=== DOCUMENT SECTION ===

--*--

A 67-year-old housewife, who had a history of rheumatoid arthritis since 1984, was admitted to the hospital in June 1988 because of lassitude, anorexia, visual and auricular disturbance, dizziness and gait disturbance for 14 months.
Physical examination showed marked anemia of the eyelids, facial “butterfly rashes”, erythrodermia over the trunk and extremities, generalized lymphadenopathy, hepatomegaly 4cm and splenomegaly 4cm, bilateral swelling of the wrists, elbows, knees and feet.
Blood count showed RBC 225×10
4/μl, Hb 6.8g/dl, WBC 16, 100/μl (Neutrophils 20%, Basophils 1%, Lymphocytes 79%) and platelets 12.3×10
4/μl. The blood film showed lymphocytosis and remarkable “rouleau formations”; lymphocytosis were present in the bone marrow. Lymphocyte surface marker studies comfirmed the B cell lymphoid nature.
The total serum protein was 10.1g/dl, with 4.8g of a significant increase of monoclonal globulin: IgM kappa chain. Serological tests for C-reactive protein were 12.3mg/dl, erythrocyte sedimentation-rate (E.S.R.) 187mm/h, the rheumatoid factor strongly positive, the rheumatoid arthritis hemagglutination test 10, 485, 760, the antinuclear antibody (ANA) 40, two lupus erythematosus (LE) preps negative.

--*--

=== REQUIRED WORK ===
**1.** List the sites that the case report describes as having bilateral swelling on physical examination.
**2.** Extract the passage of the case report between "Physical examination showed" and "knees and feet.", inclusive, and reproduce it verbatim.

--*--

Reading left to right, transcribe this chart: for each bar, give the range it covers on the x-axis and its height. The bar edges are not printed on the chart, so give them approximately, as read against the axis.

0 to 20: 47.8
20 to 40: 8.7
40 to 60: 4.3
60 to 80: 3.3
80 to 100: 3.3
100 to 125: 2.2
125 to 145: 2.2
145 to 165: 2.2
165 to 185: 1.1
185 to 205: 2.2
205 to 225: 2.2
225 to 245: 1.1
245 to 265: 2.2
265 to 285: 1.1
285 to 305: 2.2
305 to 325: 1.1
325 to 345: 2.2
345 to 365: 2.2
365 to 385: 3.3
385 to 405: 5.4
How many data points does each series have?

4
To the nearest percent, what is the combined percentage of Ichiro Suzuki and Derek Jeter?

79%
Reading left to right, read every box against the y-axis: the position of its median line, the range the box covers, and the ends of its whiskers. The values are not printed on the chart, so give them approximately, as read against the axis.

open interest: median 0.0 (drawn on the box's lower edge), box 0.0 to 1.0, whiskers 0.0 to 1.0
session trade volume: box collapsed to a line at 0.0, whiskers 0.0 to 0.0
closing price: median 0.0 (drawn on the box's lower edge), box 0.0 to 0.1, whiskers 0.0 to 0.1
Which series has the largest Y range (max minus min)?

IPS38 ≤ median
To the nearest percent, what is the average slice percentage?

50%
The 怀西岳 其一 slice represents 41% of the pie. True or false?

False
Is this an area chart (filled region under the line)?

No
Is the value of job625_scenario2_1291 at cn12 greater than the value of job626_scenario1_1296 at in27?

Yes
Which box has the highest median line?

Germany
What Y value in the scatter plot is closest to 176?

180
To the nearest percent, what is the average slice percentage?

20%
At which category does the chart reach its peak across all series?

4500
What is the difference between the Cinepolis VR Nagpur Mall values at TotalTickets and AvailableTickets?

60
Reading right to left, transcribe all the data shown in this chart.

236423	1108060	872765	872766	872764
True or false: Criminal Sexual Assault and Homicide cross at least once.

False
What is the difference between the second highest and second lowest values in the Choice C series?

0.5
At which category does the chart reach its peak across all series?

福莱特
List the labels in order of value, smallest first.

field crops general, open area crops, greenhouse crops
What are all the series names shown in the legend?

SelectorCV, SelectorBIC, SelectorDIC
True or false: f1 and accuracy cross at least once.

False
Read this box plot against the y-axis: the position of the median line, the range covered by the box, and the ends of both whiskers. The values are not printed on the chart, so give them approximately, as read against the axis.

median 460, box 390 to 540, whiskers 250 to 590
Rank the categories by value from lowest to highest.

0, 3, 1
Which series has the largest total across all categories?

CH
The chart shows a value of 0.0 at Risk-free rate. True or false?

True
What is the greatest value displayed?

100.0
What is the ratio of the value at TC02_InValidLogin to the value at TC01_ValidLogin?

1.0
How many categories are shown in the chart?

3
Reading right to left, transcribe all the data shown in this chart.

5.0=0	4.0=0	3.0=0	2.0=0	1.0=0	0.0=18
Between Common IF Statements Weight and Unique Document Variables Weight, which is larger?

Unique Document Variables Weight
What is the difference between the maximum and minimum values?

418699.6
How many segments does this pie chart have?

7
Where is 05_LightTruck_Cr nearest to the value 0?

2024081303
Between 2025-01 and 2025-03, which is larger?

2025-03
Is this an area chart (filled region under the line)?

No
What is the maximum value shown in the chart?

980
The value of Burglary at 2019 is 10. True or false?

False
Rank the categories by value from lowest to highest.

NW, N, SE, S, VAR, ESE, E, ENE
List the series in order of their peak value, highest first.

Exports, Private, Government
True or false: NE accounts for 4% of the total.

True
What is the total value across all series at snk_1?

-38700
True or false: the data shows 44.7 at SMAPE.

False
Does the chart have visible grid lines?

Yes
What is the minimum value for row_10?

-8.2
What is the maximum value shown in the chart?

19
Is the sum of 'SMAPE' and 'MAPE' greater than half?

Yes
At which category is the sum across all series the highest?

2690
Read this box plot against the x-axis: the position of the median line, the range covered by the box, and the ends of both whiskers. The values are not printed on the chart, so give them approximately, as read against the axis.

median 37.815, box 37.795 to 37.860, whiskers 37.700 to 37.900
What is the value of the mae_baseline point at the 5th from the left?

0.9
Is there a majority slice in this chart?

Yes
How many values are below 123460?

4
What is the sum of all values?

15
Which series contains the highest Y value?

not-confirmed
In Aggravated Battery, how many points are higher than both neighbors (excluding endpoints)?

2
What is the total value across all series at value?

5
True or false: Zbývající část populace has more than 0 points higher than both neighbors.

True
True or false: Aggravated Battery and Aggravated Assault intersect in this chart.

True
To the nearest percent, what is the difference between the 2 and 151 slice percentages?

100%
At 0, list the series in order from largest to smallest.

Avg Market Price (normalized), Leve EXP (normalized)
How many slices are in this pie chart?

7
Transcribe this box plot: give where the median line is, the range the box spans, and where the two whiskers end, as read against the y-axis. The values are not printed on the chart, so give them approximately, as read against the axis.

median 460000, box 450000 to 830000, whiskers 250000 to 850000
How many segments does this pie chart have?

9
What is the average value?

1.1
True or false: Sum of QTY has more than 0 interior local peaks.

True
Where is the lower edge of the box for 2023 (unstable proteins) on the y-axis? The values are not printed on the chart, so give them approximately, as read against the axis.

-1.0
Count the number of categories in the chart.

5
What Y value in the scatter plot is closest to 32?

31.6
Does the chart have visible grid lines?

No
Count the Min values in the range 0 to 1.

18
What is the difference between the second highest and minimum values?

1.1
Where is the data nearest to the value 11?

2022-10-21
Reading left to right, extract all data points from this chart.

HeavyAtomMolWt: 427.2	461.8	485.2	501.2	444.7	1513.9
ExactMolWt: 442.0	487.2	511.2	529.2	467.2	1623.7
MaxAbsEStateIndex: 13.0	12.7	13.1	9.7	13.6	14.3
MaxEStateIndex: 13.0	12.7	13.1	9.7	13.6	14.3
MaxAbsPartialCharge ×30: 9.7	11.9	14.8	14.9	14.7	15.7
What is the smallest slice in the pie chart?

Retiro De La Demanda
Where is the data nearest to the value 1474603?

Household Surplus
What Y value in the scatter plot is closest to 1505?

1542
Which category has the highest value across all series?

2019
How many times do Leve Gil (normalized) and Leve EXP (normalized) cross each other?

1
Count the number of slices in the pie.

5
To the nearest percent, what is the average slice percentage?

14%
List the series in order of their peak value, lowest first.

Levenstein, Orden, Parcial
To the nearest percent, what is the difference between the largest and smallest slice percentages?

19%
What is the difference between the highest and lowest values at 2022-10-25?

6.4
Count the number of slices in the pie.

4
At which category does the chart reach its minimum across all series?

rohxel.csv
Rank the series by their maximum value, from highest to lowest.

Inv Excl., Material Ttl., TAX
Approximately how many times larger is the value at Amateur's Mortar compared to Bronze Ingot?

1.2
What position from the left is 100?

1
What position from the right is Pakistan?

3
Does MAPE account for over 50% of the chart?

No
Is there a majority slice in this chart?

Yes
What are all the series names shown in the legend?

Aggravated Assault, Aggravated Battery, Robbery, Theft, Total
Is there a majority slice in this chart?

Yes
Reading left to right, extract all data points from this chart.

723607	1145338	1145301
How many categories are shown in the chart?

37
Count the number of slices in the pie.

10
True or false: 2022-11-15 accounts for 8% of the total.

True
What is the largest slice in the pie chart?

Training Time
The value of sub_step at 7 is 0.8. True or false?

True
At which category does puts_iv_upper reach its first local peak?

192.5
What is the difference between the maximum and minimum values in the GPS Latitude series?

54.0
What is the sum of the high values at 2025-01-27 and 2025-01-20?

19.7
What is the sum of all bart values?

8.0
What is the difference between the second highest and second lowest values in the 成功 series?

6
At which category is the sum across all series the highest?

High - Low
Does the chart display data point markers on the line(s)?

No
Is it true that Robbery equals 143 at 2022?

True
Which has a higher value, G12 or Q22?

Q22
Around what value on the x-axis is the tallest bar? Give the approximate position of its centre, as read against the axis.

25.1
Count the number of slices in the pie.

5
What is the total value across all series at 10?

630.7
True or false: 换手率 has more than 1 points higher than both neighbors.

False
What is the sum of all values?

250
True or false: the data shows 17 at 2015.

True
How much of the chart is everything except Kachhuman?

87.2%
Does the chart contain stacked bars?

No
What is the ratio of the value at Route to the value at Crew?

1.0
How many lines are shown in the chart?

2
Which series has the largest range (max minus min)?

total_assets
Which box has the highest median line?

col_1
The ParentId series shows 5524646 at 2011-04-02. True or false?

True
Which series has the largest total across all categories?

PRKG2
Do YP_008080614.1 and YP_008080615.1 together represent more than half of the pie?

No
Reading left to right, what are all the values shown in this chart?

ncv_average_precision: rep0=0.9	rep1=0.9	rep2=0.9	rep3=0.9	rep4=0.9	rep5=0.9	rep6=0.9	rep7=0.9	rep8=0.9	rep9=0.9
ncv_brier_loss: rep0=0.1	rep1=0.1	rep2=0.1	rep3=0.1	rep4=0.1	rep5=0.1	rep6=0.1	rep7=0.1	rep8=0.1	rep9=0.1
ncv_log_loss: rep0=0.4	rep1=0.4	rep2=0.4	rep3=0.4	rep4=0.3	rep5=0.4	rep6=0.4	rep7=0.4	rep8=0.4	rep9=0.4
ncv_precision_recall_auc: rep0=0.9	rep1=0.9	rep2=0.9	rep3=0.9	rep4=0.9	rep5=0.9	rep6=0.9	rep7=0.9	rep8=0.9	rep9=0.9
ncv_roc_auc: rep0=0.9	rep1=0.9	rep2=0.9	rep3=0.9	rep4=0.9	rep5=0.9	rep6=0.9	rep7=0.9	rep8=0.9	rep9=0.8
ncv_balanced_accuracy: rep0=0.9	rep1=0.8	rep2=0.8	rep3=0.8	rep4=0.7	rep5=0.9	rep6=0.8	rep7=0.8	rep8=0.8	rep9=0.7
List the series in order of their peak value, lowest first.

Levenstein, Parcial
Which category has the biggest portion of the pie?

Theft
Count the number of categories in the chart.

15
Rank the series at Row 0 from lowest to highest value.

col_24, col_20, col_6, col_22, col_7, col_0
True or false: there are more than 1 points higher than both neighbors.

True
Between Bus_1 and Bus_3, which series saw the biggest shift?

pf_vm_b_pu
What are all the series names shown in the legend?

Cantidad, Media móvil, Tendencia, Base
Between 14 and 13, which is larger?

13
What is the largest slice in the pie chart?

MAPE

--*--

=== RESULTS FOR THE EXERCISE ===
**1.** Wrists, elbows, knees, feet

**2.**
Physical examination showed marked anemia of the eyelids, facial “butterfly rashes”, erythrodermia over the trunk and extremities, generalized lymphadenopathy, hepatomegaly 4cm and splenomegaly 4cm, bilateral swelling of the wrists, elbows, knees and feet.